例えば訪問介護で対応できないこととして、日常生活の範囲を超える大掃除や手の込んだ調理、家族の分の調理や家族のスペースの掃除・買い物があります。
他にも、草むしりや草木の手入れ、ペットのお世話や洗車、来客の対応も認められません。
もしこれらの支援をお願いしたい場合は、訪問介護事業所が民間サービスとして実施している自費ヘルパーにお願いしましょう。
また、支払いや預貯金の引き出し・預け入れなどの代理人行為も訪問介護では対応できません。
医療行為もそもそも対応の範囲外です。
例えばインスリン注射や配薬などは、ヘルパーでは対応できません。
一方で、体温測定や血圧測定、爪切りなど、数年前までできなかった対応が、現在はできるようになっています。

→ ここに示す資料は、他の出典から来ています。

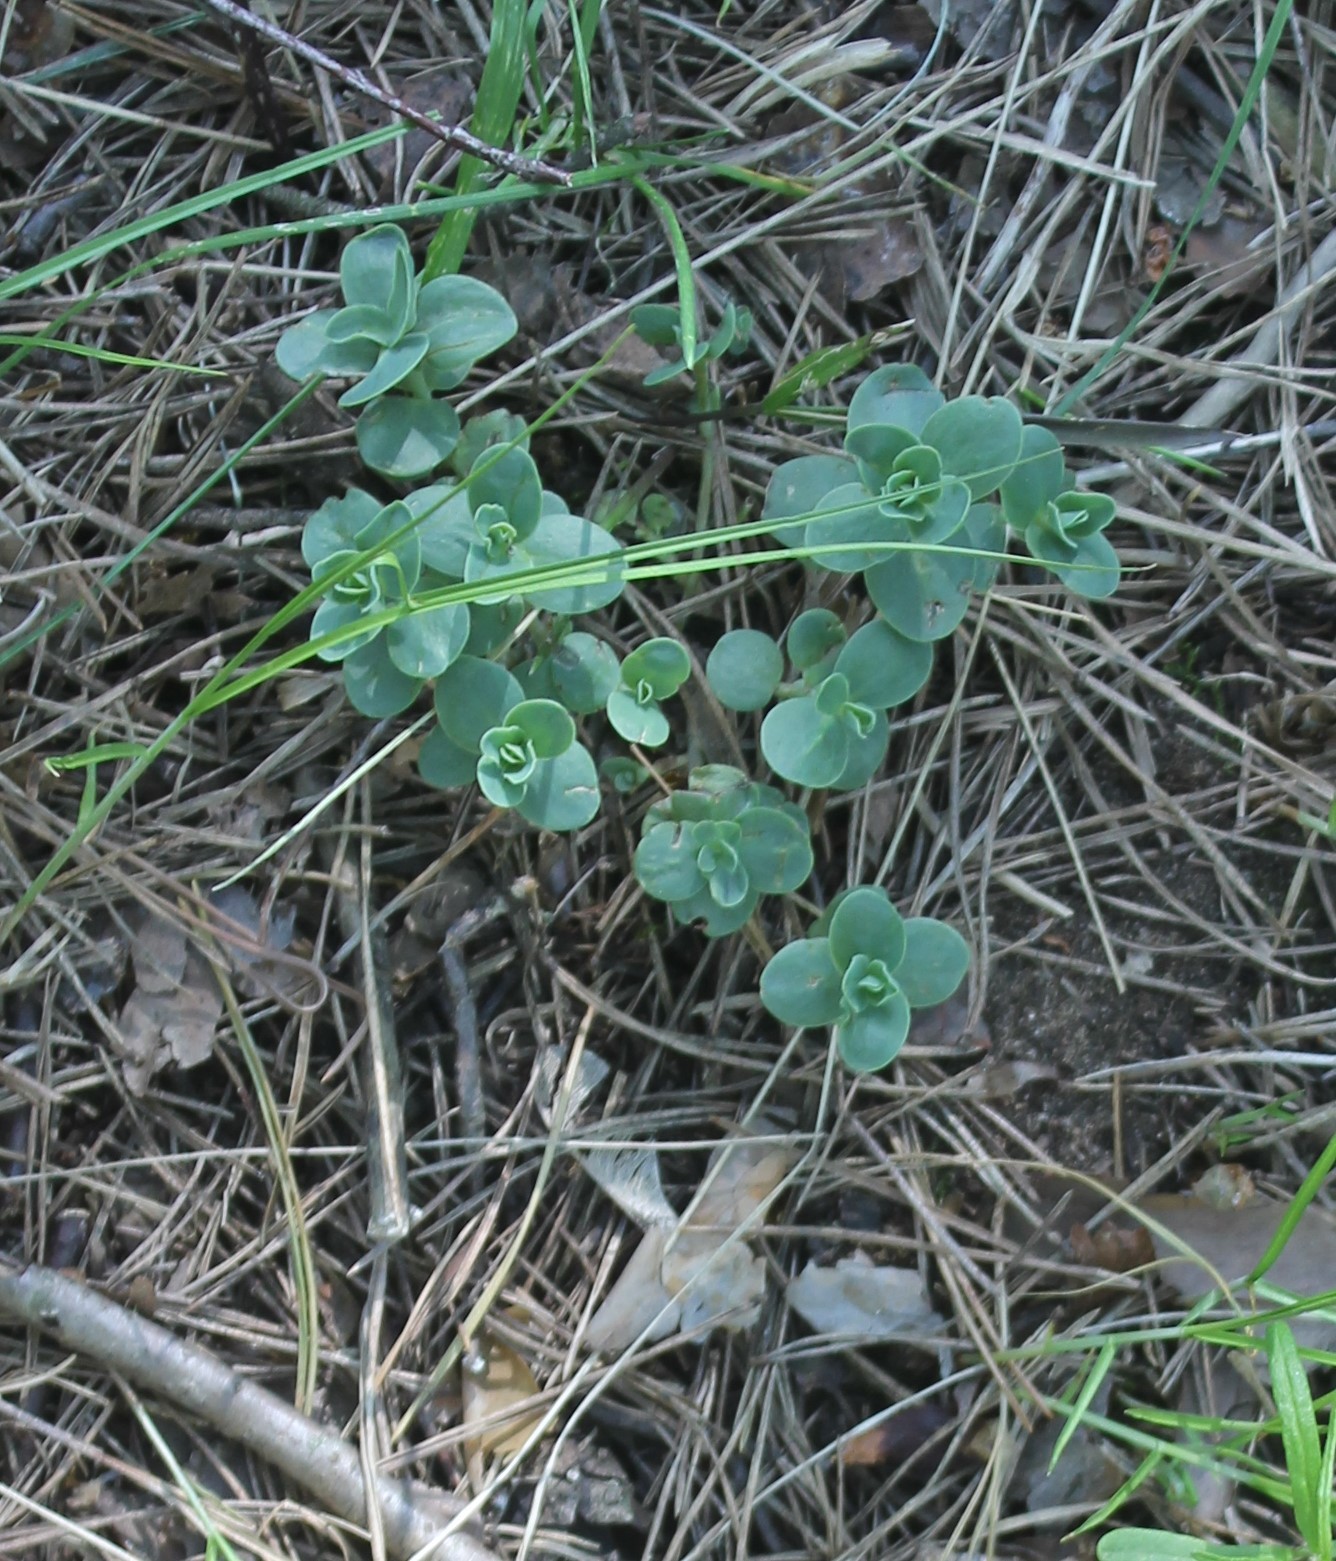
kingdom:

ちなみに、たんの吸引や経管栄養は指定研修および実地研修を修了した介護職に限り実施できます。

在宅サービスに欠かせない訪問介護

いかがでしたか?
訪問介護のサービスはケアマネジャーが作成するケアプランに則って提供されます。
ですので、ヘルパーにお願いしたいことがある場合はヘルパーに相談するのではなく、ケアマネジャーに相談する必要があります。
また、身体介護でも生活援助でもいえることですが、ヘルパーの仕事の一つに本人の状態観察があります。
顔色や表情、体の動き方、声色、室内の状況などあらゆる面を観察し、本人の体や心の健康状態を把握します。
異変がある場合は家族やケアマネジャーへ連絡し、対応していくことになります。
訪問介護は在宅サービスにおいてなくてはならないサービスといえます。